Formato: Online Artículo Texto
Lenguaje:English
Publicado: MDPI 2023
Materias:
Acceso en línea:https://www.ncbi.nlm.nih.gov/pmc/articles/PMC10419699/
https://www.ncbi.nlm.nih.gov/pubmed/37570199
http://dx.doi.org/10.3390/ma16155494
Descripción
Sumario:Titanium dioxide (TiO(2)) in the form of thin films has attracted enormous attention for photocatalysis. It combines the fundamental properties of TiO(2) as a large bandgap semiconductor with the advantage of thin films, making it competitive with TiO(2) powders for recycling and maintenance in photocatalytic applications. There are many aspects affecting the photocatalytic performance of thin film structures, such as the nanocrystalline size, surface morphology, and phase composition.

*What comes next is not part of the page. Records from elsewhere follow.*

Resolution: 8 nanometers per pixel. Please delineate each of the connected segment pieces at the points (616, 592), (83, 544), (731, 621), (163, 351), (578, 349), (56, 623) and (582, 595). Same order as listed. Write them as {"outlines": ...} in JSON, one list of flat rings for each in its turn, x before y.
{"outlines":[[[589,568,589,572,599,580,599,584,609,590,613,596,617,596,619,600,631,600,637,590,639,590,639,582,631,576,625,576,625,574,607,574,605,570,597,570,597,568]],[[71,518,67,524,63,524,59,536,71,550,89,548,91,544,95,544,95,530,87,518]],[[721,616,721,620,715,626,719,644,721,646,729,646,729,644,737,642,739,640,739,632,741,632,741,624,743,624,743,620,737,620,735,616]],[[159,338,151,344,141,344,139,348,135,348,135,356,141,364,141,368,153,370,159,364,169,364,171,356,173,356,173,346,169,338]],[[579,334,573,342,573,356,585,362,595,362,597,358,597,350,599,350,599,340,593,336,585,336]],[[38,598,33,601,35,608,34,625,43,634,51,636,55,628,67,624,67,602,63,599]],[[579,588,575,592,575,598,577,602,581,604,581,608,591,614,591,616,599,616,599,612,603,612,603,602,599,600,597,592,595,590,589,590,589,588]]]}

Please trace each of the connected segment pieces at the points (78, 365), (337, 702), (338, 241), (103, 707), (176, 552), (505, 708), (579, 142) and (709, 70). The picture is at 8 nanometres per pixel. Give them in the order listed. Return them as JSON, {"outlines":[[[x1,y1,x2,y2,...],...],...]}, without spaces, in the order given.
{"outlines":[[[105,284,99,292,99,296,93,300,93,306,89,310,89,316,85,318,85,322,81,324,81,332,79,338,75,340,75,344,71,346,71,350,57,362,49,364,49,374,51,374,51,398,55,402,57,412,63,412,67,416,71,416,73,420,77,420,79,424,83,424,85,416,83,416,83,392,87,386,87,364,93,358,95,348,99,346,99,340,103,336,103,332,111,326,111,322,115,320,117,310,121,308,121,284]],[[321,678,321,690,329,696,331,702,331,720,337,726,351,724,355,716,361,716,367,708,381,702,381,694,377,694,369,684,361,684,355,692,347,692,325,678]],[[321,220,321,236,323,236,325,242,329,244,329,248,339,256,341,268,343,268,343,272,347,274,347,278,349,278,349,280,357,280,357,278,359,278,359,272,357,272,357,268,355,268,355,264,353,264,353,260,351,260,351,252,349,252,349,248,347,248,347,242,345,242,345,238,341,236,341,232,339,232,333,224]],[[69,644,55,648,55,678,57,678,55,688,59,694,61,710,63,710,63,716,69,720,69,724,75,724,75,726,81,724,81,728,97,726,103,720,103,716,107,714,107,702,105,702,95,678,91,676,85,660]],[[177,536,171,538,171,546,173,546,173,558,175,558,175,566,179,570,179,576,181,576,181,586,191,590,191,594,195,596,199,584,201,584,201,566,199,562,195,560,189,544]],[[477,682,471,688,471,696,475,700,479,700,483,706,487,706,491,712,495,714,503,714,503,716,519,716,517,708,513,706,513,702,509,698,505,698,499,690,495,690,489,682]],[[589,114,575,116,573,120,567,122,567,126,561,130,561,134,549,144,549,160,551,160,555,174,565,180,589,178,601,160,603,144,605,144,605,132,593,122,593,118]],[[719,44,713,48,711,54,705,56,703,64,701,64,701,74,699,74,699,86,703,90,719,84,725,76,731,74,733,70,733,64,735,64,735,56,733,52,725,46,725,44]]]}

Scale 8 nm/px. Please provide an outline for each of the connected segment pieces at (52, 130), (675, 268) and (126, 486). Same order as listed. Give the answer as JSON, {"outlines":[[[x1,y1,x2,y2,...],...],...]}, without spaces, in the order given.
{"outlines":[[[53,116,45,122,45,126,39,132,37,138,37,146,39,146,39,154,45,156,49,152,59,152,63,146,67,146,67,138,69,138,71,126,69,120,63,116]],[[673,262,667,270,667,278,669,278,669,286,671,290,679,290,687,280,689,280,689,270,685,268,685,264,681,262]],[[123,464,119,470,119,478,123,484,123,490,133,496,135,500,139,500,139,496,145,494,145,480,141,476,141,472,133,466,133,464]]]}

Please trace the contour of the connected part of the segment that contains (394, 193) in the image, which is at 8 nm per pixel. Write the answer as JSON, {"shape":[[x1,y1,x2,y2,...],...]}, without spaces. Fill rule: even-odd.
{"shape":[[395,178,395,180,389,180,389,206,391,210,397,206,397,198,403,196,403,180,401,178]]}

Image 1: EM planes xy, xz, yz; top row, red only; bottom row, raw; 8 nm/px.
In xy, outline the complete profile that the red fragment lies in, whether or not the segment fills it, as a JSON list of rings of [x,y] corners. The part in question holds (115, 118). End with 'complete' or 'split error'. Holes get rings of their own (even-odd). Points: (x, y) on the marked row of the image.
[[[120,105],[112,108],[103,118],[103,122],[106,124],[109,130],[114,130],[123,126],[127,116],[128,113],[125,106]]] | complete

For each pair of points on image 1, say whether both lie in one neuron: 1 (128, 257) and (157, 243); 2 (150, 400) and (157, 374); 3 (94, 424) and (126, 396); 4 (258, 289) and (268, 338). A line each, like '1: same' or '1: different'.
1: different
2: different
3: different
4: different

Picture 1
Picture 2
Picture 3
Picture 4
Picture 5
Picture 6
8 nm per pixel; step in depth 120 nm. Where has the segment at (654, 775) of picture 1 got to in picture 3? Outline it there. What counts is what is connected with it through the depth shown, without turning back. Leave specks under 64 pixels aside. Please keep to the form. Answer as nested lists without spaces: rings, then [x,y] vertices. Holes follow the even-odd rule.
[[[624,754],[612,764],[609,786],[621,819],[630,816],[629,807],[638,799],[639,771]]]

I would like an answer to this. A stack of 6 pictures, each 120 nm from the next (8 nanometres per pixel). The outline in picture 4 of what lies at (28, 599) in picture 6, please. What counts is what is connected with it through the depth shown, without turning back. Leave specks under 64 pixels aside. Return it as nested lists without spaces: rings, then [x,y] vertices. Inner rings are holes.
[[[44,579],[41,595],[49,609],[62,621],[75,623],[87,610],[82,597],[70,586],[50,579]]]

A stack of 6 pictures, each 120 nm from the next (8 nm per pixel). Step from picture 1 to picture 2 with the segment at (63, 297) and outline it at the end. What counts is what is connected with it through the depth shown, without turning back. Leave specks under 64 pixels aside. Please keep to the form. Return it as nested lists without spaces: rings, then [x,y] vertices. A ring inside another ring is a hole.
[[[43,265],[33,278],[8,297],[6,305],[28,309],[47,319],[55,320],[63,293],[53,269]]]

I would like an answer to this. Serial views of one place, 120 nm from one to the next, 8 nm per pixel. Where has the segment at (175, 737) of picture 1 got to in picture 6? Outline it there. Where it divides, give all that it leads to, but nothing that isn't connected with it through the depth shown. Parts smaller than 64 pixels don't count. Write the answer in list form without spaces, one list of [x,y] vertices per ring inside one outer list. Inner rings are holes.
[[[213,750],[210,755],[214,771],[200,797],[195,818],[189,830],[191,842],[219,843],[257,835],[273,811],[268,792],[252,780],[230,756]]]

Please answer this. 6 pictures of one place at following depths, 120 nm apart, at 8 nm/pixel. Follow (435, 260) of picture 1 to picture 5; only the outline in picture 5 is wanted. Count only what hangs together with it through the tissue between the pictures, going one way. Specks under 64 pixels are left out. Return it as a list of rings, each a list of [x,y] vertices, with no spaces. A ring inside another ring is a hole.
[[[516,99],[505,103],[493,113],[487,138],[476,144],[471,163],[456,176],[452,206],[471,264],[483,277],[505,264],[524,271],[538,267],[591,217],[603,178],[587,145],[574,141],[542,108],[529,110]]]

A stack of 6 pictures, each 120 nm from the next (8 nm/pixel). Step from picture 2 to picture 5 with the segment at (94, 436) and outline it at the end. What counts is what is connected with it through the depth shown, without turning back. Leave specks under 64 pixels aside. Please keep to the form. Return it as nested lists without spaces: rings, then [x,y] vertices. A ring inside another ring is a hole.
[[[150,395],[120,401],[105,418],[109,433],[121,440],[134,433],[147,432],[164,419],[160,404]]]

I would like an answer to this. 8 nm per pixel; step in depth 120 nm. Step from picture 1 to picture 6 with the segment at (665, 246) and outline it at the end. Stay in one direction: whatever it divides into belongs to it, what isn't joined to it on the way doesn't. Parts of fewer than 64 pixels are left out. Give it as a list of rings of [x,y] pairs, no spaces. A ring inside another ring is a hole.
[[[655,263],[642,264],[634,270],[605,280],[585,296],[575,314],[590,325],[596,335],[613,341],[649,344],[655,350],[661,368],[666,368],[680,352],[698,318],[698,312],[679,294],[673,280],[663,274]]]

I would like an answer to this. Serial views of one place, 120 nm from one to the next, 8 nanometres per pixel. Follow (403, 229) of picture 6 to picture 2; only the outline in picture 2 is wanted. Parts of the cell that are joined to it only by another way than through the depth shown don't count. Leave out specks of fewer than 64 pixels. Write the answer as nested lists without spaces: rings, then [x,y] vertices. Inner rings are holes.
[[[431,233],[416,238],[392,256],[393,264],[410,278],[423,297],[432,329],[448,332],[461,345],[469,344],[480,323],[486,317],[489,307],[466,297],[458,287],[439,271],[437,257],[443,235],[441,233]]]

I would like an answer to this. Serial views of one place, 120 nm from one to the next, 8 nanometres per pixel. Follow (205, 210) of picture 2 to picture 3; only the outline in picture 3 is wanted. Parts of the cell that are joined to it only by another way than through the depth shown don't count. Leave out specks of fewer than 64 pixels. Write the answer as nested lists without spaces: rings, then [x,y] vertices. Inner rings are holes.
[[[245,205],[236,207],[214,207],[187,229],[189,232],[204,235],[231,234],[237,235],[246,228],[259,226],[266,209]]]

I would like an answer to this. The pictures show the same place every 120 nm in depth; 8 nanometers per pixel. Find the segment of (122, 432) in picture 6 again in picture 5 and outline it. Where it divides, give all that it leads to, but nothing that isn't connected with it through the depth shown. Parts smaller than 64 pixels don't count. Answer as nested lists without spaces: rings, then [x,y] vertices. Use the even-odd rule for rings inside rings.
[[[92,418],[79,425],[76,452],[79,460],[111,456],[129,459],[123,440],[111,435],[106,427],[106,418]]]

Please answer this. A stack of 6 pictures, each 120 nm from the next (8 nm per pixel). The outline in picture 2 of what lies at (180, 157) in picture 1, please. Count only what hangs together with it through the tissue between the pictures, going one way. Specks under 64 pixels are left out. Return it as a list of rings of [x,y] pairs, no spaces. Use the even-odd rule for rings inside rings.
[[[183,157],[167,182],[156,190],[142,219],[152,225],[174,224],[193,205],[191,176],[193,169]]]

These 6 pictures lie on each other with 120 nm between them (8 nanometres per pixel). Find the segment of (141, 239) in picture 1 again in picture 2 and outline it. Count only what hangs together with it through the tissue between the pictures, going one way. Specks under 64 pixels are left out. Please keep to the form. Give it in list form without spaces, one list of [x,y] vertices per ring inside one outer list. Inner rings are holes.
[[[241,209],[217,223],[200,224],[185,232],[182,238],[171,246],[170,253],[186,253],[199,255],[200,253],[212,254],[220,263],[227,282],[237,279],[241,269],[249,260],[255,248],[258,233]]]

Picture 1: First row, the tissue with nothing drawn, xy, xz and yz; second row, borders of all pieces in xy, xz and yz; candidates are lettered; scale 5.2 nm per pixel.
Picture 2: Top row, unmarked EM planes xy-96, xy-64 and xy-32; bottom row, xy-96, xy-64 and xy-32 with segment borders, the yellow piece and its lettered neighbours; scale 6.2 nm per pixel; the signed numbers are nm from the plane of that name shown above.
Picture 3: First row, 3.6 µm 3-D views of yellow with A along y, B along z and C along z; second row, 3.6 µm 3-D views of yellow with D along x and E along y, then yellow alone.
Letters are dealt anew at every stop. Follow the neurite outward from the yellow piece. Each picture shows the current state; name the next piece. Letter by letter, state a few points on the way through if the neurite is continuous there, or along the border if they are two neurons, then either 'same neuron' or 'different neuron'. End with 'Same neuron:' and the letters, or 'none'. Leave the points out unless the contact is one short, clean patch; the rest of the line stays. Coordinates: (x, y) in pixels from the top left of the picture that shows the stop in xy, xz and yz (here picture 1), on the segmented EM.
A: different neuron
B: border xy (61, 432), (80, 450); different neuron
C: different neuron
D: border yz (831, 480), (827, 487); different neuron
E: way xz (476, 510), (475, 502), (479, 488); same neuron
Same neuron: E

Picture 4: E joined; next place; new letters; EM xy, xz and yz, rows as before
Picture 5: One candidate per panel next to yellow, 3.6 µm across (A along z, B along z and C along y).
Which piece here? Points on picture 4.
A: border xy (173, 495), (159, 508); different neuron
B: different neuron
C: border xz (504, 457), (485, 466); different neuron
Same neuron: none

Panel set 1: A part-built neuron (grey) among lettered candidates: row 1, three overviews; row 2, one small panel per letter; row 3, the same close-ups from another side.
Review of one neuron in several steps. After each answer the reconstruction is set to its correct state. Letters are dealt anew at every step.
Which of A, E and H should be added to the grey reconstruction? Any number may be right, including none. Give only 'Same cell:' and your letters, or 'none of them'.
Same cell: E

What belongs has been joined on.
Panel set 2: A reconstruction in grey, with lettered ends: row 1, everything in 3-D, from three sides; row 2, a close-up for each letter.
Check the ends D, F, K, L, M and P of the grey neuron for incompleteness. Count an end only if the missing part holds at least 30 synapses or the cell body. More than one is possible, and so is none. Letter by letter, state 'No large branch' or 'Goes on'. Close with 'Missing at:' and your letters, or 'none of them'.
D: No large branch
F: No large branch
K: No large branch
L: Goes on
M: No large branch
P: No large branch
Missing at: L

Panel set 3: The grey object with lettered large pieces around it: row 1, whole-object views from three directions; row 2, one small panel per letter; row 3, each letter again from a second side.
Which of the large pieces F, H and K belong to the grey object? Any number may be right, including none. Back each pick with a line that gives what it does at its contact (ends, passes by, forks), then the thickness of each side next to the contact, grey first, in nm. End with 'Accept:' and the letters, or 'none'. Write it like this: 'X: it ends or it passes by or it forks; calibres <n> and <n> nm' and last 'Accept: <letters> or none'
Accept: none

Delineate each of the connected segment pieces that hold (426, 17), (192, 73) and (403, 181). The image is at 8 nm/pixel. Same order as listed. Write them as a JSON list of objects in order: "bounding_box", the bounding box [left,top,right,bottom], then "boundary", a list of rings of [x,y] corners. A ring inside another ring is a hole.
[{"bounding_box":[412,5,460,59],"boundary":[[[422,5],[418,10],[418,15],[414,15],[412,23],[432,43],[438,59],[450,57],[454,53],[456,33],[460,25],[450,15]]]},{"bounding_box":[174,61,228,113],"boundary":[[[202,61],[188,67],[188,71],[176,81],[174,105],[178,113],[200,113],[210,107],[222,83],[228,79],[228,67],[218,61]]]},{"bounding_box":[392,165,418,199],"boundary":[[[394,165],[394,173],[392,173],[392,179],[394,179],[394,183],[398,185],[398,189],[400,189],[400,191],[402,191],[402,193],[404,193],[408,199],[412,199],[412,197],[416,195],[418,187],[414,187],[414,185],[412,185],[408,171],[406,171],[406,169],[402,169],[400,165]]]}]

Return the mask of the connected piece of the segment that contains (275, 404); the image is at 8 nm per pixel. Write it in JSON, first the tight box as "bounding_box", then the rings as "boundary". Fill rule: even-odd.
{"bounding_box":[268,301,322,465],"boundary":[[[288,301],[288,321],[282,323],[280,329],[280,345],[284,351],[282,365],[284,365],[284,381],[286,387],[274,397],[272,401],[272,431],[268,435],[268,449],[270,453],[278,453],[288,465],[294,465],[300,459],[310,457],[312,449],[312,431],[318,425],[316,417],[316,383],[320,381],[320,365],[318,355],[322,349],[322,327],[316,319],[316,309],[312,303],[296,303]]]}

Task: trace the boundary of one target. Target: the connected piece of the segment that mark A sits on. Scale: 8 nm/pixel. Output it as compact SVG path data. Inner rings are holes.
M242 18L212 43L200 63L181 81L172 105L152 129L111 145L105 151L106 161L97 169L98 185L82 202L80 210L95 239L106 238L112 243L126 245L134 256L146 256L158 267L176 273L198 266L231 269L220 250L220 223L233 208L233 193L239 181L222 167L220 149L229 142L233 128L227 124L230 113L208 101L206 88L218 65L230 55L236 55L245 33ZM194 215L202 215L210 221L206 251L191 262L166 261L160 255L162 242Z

However, the quantification of each influencing aspect needs to be better studied and correlated. Here, we prepared a series of TiO(2) thin films using a sol-gel process and spin-coated on p-type, (100)-oriented silicon substrates with a native oxide layer. The as-deposited TiO(2) thin films were then annealed at different temperatures from 400 °C to 800 °C for 3 h in an ambient atmosphere. This sample synthesis provided systemic parameter variation regarding the aspects mentioned above. To characterize thin films, several techniques were used. Spectroscopic ellipsometry (SE) was employed for the investigation of the film thickness and the optical properties. The results revealed that an increasing annealing temperature reduced the film thickness with an increase in the refractive index. Atomic force microscopy (AFM) was utilized to examine the surface morphology, revealing an increased surface roughness and grain sizes. X-ray diffractometry (XRD) and UV-Raman spectroscopy were used to study the phase composition and crystallite size. The annealing process initially led to the formation of pure anatase, followed by a transformation from anatase to rutile as the annealing temperature increased. An overall enhancement in crystallinity was also observed. The photocatalytic properties of the thin films were tested using the photocatalytic decomposition of acetone gas in a home-built solid (photocatalyst)–gas (reactant) reactor. The composition of the gas mixture in the reaction chamber was monitored using in situ Fourier transform infrared spectroscopy. Finally, all of the structural and spectroscopic characteristics of the TiO(2) thin films were quantified and correlated with their photocatalytic properties using a correlation matrix. This provided a good overview of which film properties affect the photocatalytic efficiency the most.